Option 2: (-x^2 = y)
Similar to the first equation, this is also a quadratic equation, but with a coefficient of (-1) instead of (-3). This means the graph will still be a downward-opening parabola, but the “width” of the parabola will be different. Specifically, the graph will be wider than the one represented by (-3x^2 = y), because the coefficient is smaller in magnitude. It will also have its vertex at the origin ((0, 0)).
Option 3: (x – 3 = y)
This is a linear equation in slope-intercept form. Rearranging it gives (y = x – 3). The equation represents a straight line with a slope of 1 and a y-intercept of (-3). This means the line will cross the y-axis at ((0, -3)) and will rise 1 unit for every 1 unit it moves to the right.
Option 4: (2x – 3 = y)
This is another linear equation in slope-intercept form. Rearranging it gives (y = 2x – 3). This equation represents a straight line with a slope of 2 and a y-intercept of (-3).

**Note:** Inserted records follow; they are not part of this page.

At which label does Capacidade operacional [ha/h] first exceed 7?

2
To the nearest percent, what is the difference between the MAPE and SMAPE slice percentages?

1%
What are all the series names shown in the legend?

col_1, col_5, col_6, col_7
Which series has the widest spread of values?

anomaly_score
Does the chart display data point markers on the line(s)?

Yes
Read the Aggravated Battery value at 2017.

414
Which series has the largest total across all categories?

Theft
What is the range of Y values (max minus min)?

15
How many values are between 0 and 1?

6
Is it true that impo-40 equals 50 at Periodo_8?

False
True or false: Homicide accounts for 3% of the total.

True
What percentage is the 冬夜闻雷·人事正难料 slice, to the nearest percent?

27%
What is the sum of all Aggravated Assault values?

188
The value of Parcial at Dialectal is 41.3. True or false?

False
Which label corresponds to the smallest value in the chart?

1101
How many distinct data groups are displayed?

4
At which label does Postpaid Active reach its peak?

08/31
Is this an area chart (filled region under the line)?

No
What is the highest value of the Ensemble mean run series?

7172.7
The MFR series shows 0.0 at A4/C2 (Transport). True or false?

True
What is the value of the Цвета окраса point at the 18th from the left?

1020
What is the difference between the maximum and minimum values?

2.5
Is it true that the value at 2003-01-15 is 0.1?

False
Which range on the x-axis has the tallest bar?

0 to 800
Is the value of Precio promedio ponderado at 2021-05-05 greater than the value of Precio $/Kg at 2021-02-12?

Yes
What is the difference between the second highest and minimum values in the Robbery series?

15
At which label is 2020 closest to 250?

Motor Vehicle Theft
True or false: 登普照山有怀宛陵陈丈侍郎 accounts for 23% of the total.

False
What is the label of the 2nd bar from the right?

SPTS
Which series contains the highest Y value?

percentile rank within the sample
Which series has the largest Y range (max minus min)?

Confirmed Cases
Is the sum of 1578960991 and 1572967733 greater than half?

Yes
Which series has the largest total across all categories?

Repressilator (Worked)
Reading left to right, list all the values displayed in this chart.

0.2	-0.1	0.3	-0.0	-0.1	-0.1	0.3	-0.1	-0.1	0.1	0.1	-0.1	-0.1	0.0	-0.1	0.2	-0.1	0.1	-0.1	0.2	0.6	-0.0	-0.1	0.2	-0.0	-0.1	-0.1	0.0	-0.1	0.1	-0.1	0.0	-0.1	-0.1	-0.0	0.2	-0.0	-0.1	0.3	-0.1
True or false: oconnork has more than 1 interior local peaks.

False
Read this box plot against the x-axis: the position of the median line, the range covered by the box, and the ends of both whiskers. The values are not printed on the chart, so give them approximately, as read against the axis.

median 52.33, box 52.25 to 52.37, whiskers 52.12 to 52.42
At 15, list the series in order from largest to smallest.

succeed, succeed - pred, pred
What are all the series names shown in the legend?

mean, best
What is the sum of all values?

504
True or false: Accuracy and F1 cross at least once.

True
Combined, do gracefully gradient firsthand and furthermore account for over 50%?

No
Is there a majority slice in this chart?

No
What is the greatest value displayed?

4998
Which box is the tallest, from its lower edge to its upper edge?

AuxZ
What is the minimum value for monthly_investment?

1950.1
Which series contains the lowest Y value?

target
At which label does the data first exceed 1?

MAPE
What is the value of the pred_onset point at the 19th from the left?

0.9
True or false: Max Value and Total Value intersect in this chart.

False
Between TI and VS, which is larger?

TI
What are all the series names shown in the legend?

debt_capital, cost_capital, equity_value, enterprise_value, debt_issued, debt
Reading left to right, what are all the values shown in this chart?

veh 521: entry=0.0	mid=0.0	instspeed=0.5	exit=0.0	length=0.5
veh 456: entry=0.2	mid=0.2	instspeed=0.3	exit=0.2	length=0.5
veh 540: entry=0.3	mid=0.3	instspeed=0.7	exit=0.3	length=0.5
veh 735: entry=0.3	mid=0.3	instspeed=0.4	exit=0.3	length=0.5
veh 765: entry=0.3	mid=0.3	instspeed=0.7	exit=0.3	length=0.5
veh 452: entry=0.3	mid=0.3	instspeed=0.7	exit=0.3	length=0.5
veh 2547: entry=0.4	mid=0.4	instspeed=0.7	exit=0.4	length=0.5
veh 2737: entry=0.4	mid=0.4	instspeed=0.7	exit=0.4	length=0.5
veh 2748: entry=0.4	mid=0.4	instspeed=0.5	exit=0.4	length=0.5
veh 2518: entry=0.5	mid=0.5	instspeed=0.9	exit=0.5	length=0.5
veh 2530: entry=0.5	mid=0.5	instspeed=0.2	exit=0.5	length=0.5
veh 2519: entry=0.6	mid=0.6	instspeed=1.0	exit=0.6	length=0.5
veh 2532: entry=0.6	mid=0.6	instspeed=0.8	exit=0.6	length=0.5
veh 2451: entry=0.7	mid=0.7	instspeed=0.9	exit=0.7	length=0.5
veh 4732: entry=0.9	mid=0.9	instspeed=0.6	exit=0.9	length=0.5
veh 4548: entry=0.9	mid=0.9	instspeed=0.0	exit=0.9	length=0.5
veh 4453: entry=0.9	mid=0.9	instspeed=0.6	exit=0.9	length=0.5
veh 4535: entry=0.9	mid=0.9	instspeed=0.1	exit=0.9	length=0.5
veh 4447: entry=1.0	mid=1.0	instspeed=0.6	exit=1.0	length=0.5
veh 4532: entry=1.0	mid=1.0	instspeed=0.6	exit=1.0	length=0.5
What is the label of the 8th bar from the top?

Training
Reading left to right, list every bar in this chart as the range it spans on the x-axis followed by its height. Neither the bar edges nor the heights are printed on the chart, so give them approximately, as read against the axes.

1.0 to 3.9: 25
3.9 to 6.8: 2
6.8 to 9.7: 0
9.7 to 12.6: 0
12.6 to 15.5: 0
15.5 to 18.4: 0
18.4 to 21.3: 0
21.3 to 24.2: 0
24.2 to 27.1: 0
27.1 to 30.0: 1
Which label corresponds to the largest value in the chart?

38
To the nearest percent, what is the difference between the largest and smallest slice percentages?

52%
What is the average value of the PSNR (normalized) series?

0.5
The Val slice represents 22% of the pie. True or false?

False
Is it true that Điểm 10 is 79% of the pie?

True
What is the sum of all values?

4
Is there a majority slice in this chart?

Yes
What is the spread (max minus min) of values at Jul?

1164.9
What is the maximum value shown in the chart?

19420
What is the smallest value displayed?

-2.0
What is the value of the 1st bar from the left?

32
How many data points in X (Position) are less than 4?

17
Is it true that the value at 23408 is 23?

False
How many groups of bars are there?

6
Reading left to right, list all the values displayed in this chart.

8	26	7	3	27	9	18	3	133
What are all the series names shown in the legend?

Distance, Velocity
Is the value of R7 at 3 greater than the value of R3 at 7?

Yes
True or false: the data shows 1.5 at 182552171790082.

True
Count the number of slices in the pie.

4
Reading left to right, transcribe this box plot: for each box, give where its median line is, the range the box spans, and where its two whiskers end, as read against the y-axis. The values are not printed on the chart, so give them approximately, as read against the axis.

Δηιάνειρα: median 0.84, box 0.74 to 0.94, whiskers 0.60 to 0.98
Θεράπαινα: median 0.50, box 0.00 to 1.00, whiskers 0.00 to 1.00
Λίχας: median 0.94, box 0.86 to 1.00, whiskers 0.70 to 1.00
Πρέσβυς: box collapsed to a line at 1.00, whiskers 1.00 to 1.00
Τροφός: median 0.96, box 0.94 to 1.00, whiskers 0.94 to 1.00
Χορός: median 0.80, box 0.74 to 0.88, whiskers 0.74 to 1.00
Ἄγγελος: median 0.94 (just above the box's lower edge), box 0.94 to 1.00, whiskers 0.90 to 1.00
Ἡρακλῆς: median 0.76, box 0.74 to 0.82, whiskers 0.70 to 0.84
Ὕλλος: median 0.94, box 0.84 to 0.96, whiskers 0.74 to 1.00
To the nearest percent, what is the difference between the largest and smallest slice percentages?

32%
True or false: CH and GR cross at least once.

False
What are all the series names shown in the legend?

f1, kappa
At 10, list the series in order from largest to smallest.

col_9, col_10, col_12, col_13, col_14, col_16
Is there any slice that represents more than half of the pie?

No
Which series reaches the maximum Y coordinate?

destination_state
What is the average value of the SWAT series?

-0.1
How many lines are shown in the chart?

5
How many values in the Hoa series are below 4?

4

The line will be steeper than the previous one (slope = 1) and will also cross the y-axis at ((0, -3)).
Conclusion
To determine which equation best represents the graph, we need to consider the shape of the graph. If the graph is parabolic (either opening upward or downward), options 1 and 2 are likely the correct choices. However, if the graph is a straight line, options 3 and 4 are more appropriate. Based on the description provided, the correct answer depends on the specific graph. If the graph is parabolic, then (-3x^2 = y) (option 1) or (-x^2 = y) (option 2) are correct, and if the graph is linear, then (x – 3 = y) (option 3) or (2x – 3 = y) (option 4) are correct.
Given the information provided, option 3 or option 4 would represent a linear graph, while option 1 or option 2 would represent a parabolic graph.